作業項目 A:
キルヒナーについての本文を読み、次の問いに答えてください。
(i) キルヒナーが1901年から4年間、ドレスデン工科大学で学んだ分野は何ですか。
(ii) 芸術集団「ブリュッケ」が結成されたのは何年ですか。
(iii) 「退廃芸術展」に出展されたキルヒナーの作品は何点ですか。
作業項目 B: キルヒナーについての本文から、「エルンスト・ルートヴィヒ・キ」から「自宅でピストル自殺を遂げた。」までの箇所を一字も変えずに引用してください。

基本情報

エルンスト・ルートヴィヒ・キルヒナー(1880年~1938年)は、ドイツの画家で、エーリッヒ・ヘッケル、カール・シュミット=ロットルフ等と共にドイツ表現主義の代表的存在である。1880年にバイエルン州アシャッフェンブルクに生まれた。1901年から4年間ドレスデン工科大学で建築を学び、1903年から1904年にかけて、ミュンヘンの画家オプリストに師事し、絵画を学ぶ。1905年に、ドレスデン工科大学の友人であるヘッケル、シュミット=ロットルフ等とドイツ表現主義の芸術集団「ブリュッケ」(「橋」の意)を結成し、リーダー的存在と活躍した。「ブリュッケ」の画家たちは、共通の表現スタイルや主義主張を持っていたわけではなく、従来の学術的な芸術に反発する若手芸術家の集まりであったが、1913年には解散した。キルヒナーは、精神躍動を木版で表現したり、銅版、石版も手がけた。絵画の「街」シリーズや、現存はしていないもののヘッケルと共同制作し、ケルンのゾンダーブント国際展に出品した礼拝堂壁画が代表作として知られている。キルヒナーは、第一次大戦に従軍後、神経症になり、スイスに移って風景画の制作を続けていたが、心身の衰弱は更にひどくなり肺結核も患っていた。1933年にナチスによって自身の作品が「退廃芸術」とされ、「退廃芸術展」に32点の作品が出展されたことにもショックを受け、1938年にダボス・フラウエンキルヒの自宅でピストル自殺を遂げた。

調査対象データ:
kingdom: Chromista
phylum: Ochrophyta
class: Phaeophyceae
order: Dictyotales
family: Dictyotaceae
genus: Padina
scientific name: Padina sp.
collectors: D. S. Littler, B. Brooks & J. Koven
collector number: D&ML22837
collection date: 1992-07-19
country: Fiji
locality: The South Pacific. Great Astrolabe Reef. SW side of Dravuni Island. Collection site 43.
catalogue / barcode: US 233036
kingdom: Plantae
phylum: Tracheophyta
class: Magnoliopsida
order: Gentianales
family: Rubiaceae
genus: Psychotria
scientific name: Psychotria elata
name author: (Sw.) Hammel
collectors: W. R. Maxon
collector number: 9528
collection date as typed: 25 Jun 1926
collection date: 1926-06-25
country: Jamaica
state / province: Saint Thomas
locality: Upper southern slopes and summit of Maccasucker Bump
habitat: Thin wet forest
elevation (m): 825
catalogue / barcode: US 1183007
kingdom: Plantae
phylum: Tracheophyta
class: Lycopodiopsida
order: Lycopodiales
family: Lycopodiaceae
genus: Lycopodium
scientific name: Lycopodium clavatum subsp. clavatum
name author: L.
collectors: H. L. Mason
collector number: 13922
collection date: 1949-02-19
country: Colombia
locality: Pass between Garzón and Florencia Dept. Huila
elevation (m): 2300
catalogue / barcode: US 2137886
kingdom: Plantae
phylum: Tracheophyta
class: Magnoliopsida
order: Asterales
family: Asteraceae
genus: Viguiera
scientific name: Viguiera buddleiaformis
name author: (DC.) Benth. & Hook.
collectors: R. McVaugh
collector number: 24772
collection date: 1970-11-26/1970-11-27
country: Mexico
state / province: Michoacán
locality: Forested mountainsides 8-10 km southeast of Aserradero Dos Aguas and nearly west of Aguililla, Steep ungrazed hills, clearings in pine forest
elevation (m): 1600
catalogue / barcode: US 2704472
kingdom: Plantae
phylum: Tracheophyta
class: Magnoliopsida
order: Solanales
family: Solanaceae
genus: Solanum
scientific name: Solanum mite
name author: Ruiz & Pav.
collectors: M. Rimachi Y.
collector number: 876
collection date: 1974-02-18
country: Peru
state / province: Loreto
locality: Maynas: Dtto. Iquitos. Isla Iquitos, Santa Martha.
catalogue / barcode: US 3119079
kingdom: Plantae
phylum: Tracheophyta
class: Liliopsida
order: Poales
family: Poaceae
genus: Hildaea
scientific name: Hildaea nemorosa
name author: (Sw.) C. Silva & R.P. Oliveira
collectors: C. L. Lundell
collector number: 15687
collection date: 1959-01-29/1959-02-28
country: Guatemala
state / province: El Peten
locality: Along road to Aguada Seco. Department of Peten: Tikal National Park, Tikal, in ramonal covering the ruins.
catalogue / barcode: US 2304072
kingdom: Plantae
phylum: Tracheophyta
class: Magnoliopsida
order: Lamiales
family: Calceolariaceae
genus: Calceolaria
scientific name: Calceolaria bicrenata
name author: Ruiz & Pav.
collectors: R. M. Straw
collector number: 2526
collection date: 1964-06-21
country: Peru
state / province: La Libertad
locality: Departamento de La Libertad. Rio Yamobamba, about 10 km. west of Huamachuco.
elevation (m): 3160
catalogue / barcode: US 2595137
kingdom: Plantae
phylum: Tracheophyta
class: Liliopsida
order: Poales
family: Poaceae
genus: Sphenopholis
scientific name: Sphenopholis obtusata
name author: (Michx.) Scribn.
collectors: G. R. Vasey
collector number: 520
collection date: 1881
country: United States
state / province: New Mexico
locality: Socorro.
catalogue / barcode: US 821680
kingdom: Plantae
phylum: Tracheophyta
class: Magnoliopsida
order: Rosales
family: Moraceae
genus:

課題の解答 A:
(i) 建築
(ii) 1905年
(iii) 32点

課題の解答 B:
エルンスト・ルートヴィヒ・キルヒナー(1880年~1938年)は、ドイツの画家で、エーリッヒ・ヘッケル、カール・シュミット=ロットルフ等と共にドイツ表現主義の代表的存在である。1880年にバイエルン州アシャッフェンブルクに生まれた。1901年から4年間ドレスデン工科大学で建築を学び、1903年から1904年にかけて、ミュンヘンの画家オプリストに師事し、絵画を学ぶ。1905年に、ドレスデン工科大学の友人であるヘッケル、シュミット=ロットルフ等とドイツ表現主義の芸術集団「ブリュッケ」(「橋」の意)を結成し、リーダー的存在と活躍した。「ブリュッケ」の画家たちは、共通の表現スタイルや主義主張を持っていたわけではなく、従来の学術的な芸術に反発する若手芸術家の集まりであったが、1913年には解散した。キルヒナーは、精神躍動を木版で表現したり、銅版、石版も手がけた。絵画の「街」シリーズや、現存はしていないもののヘッケルと共同制作し、ケルンのゾンダーブント国際展に出品した礼拝堂壁画が代表作として知られている。キルヒナーは、第一次大戦に従軍後、神経症になり、スイスに移って風景画の制作を続けていたが、心身の衰弱は更にひどくなり肺結核も患っていた。1933年にナチスによって自身の作品が「退廃芸術」とされ、「退廃芸術展」に32点の作品が出展されたことにもショックを受け、1938年にダボス・フラウエンキルヒの自宅でピストル自殺を遂げた。